子育て世帯の年収は、共働きの増加や賃上げで上昇傾向にあります。厚生労働省の国民生活基礎調査によれば、子育て世帯の平均収入は23年は820万円で、10年前より100万円以上増えています。世帯年収1,000万円以上の世帯も25.5%を占めています。一方、その多くは都市住民で生活コストは高くなっています。食品の物価高や住居費の高騰が進んでいます。
日本経済新聞社の調査によれば、20〜50歳代のアンケート調査によれば、賃貸に住んでいる人で買いたいけど困難との回答が全体の半数近くに上っています。理由を尋ねると価格の高騰がトップです。特に困難を感じているのは子育て世帯で、都市部では世帯年収が1,000万円近いような層でも購入に踏み出すのは難しくなっています。
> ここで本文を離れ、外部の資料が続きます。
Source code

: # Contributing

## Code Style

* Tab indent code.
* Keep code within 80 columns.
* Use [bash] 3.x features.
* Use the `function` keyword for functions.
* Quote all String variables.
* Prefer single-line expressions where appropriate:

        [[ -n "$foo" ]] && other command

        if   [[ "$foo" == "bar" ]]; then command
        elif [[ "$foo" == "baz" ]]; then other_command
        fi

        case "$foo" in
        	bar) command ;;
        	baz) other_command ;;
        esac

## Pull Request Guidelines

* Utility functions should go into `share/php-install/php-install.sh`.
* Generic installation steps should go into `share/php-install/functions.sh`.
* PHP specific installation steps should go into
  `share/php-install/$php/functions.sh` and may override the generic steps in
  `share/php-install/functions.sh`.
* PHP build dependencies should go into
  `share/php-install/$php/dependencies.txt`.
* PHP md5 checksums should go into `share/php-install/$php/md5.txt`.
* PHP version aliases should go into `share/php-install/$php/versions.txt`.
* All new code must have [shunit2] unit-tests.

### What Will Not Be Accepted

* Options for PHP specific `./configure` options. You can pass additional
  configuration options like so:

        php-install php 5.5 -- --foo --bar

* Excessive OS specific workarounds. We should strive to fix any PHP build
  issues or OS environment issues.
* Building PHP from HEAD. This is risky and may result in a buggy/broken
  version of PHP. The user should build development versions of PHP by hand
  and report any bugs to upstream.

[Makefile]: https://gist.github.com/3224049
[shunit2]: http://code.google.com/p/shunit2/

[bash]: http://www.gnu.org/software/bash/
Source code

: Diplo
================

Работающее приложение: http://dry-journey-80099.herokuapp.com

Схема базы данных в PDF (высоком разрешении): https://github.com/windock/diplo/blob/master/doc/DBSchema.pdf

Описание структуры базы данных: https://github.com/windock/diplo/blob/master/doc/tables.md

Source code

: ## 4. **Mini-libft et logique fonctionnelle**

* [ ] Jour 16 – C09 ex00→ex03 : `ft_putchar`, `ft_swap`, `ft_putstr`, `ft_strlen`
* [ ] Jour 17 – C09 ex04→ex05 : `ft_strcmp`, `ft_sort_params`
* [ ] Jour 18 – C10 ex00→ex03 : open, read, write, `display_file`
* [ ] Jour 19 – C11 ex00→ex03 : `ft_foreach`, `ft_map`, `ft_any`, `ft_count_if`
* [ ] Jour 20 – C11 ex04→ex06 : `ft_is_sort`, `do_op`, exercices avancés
困難の理由については、住宅価格の高騰が53.2%で最も多くなっています。さらに世帯構成別に見ると、夫婦と子の世帯では、住宅価格の高騰が61.9%まで上昇しています。予算で購入できる物件に適当な立地の物件がないも全世帯では35.8%でした。夫婦と子世帯は46.4%です。子育て中の世帯では、希望する条件の住宅探しがより難しいと思われます。